A novidade não é a mobilização popular --essa é uma dessas coisas "boas de sempre", não é uma novidade, e, embora equivocadamente fora da prioridade política de quem deveria priorizá-la (o PT, por exemplo) continuou ocorrendo, ainda que reduzida, por meio de movimentos sociais e sindicatos.
A novidade é a visão conservadora despertada para a mobilização popular. Os interesses populares permanecem bastante distantes das ruas. É ingênuo afirmar que "a direita é contrária à mobilização popular", quem vai à rua é a esquerda.

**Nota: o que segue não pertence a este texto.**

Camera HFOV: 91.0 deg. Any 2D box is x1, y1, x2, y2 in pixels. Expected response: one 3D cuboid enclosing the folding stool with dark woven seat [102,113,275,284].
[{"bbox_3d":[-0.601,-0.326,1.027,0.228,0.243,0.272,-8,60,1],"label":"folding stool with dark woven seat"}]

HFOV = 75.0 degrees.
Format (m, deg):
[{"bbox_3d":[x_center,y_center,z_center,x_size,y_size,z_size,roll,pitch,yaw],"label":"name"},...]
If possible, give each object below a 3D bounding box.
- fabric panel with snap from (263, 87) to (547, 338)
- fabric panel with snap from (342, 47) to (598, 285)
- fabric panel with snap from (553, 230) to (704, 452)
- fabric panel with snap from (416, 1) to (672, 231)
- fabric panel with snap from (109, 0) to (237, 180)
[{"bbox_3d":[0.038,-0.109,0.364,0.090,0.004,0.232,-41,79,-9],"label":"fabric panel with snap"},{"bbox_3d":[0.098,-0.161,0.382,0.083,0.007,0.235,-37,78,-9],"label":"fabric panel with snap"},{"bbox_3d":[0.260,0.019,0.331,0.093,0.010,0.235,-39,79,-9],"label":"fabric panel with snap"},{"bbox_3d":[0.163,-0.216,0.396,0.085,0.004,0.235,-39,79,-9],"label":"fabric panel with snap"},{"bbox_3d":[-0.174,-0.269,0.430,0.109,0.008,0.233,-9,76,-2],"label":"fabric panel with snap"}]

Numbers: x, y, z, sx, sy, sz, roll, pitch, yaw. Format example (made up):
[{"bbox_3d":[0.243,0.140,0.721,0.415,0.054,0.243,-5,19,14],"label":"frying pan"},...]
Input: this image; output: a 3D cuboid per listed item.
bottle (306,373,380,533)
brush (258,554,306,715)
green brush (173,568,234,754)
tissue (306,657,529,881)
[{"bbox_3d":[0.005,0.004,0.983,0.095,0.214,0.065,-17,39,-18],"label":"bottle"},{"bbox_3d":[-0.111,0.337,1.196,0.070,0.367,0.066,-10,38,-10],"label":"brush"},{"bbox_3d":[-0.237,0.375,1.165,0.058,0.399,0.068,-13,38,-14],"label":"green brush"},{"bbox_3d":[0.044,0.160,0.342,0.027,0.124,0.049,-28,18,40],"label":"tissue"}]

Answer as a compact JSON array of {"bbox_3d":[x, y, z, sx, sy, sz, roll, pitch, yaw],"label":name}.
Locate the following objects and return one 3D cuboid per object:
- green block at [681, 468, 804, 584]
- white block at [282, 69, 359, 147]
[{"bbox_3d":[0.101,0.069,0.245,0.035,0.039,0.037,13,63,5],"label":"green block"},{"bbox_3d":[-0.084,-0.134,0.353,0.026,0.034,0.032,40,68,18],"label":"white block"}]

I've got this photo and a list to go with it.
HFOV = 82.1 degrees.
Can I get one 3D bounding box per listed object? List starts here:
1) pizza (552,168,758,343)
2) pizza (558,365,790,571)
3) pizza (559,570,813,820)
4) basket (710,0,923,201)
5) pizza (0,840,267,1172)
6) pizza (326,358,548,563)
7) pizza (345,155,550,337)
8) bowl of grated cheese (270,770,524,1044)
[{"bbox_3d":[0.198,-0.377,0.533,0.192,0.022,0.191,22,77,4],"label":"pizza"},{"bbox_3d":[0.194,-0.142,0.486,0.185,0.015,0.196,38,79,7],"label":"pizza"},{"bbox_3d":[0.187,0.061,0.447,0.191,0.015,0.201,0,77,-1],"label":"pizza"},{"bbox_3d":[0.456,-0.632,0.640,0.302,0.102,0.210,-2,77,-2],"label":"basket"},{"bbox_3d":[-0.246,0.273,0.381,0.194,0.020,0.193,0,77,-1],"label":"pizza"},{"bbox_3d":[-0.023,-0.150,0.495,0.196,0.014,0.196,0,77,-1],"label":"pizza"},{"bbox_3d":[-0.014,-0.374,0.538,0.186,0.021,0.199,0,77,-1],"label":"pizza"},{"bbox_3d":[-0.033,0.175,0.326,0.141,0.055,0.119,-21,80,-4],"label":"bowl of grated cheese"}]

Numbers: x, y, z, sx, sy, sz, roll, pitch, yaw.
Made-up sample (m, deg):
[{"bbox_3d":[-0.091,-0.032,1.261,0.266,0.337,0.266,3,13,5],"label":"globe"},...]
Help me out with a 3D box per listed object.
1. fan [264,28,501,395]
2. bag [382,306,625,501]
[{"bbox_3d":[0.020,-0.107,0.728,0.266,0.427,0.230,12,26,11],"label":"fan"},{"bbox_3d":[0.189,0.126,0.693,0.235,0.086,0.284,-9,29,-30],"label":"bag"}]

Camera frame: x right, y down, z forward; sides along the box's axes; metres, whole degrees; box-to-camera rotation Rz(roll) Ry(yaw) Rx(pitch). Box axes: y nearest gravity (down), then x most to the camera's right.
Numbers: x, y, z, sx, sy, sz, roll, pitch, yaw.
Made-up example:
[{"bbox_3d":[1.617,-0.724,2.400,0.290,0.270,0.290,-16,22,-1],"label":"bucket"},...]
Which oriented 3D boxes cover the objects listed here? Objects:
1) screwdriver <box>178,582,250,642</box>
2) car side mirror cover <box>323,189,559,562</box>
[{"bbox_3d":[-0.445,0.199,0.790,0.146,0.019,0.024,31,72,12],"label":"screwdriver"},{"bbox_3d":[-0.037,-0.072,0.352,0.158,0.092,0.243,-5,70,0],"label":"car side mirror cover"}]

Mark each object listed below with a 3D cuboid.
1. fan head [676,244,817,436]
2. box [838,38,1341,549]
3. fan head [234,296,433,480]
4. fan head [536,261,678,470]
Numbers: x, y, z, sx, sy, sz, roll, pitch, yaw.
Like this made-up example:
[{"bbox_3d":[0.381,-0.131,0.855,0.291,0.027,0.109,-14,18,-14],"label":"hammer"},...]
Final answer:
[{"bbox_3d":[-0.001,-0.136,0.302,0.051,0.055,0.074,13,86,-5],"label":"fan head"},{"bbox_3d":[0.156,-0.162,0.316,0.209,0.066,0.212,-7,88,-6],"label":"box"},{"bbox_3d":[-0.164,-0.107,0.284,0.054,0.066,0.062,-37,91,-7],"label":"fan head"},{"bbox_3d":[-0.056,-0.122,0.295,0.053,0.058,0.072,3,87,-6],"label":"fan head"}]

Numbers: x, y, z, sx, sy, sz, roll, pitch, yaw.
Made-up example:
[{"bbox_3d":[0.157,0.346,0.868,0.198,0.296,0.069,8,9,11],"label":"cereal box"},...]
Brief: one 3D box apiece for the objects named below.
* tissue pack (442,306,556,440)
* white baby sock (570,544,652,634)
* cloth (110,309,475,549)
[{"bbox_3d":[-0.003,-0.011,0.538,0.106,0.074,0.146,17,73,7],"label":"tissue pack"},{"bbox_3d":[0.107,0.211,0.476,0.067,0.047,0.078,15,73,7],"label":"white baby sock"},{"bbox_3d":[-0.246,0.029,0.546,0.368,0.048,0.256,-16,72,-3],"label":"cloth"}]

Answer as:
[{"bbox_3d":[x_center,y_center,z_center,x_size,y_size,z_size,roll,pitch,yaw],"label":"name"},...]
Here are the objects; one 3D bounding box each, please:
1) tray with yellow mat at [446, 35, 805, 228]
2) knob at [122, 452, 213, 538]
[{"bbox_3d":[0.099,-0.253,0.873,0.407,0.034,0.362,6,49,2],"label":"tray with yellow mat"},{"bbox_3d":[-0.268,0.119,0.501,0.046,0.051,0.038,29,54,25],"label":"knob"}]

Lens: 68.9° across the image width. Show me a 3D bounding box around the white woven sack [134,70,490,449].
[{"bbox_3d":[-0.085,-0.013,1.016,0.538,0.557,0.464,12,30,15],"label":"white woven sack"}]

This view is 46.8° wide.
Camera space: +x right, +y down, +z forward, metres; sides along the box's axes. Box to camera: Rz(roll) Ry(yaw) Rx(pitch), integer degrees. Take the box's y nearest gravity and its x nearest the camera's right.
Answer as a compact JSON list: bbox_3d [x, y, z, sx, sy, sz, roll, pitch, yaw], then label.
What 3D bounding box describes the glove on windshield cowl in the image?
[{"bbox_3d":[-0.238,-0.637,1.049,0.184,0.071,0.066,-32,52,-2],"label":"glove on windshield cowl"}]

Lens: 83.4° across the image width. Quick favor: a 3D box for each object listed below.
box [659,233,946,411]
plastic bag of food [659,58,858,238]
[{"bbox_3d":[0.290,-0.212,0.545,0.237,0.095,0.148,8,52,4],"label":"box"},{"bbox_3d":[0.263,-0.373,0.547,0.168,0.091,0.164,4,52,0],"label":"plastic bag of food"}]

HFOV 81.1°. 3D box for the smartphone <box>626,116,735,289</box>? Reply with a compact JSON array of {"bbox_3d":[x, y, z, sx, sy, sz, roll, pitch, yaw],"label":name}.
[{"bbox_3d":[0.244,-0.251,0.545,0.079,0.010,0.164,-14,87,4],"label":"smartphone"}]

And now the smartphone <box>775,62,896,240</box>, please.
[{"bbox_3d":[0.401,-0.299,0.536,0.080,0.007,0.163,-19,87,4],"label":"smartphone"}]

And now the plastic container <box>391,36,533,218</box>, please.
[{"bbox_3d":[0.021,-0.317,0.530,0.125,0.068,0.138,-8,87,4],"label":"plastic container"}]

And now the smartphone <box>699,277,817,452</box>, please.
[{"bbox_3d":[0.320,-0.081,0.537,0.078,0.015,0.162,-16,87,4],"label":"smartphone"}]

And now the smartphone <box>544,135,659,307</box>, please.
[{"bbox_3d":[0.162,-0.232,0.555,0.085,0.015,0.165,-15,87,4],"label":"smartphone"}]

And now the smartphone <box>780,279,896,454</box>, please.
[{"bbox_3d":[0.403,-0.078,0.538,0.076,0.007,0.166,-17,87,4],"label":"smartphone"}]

Como questionamento, basta, é claro, lembrarmos do fascismo e do nazismo, mobilizações populares que começaram exatamente assim, como lembrava meu pai, que saiu da Alemanha de Weimar.
Mas não precisamos recuar tanto: com os atentados do 11 de setembro de 2001, os EUA foram mobilizados para um ambiente de autoritarismo e violência que gerou a segunda eleição de Bush e as guerras do Iraque e do Afeganistão. Hoje basta haver um pequeníssimo acento popular em uma medida governamental para que se erga a mobilização autoritária --vide atentados de Boston--, que só favorece as soluções não políticas, sustentadas na violência e repressão. Sempre colhem algo os pescadores de águas turvas...
A mobilização popular mudou de um dia para outro: após ser "produzida" por comentaristas antes contrários, passou a ser acompanhada por ativistas de direita, que reforçaram a apresentação de vandalismos --que foram reais-- para que assim se possam gerar condições para desenvolver um ambiente favorável à repressão e à violência, contrário a partidos, sindicatos e instituições e às suas incipientes mas existentes práticas democráticas. É assim que a direita cria condições para que sua "política" se torne "inevitável"...
Obviamente, não se trata de criticar as mobilizações populares. Ao contrário, elas são uma inflexão a ser apreendida como parte de uma construção de forças em direção a transformações necessárias. Nesse sentido, os eventos despertaram aqueles que, no governo, deixaram de lado a via da mobilização para privilegiar a elaboração de maiorias a partir de negociações de cúpula.
Afinal, essa política calculista não deu certo. Porém, a questão não reside simplesmente em lembrar, como faz um comentarista, que a tarifa zero foi outrora uma bandeira partidária. O que importa é o contrário disso: por que essa reivindicação foi abandonada? Porque não se conseguiram condições para implementá-la! Esse é o principal problema do esquerdismo: pensar a política abstraindo de suas condições.
Marx já ensinara que "a anatomia do homem é a chave da anatomia do macaco", e não vice-versa. Ou seja: é preciso atentar às condições em que se gera a realidade, em vez de meramente enunciar políticas, que não são utópicas "" essas são bem-vindas, pois embora seu lugar não exista agora, o é potencialmente-- mas atópicas. Não se referem a ideias fora do lugar, mas a ideias sem lugar na história passada, presente ou futura.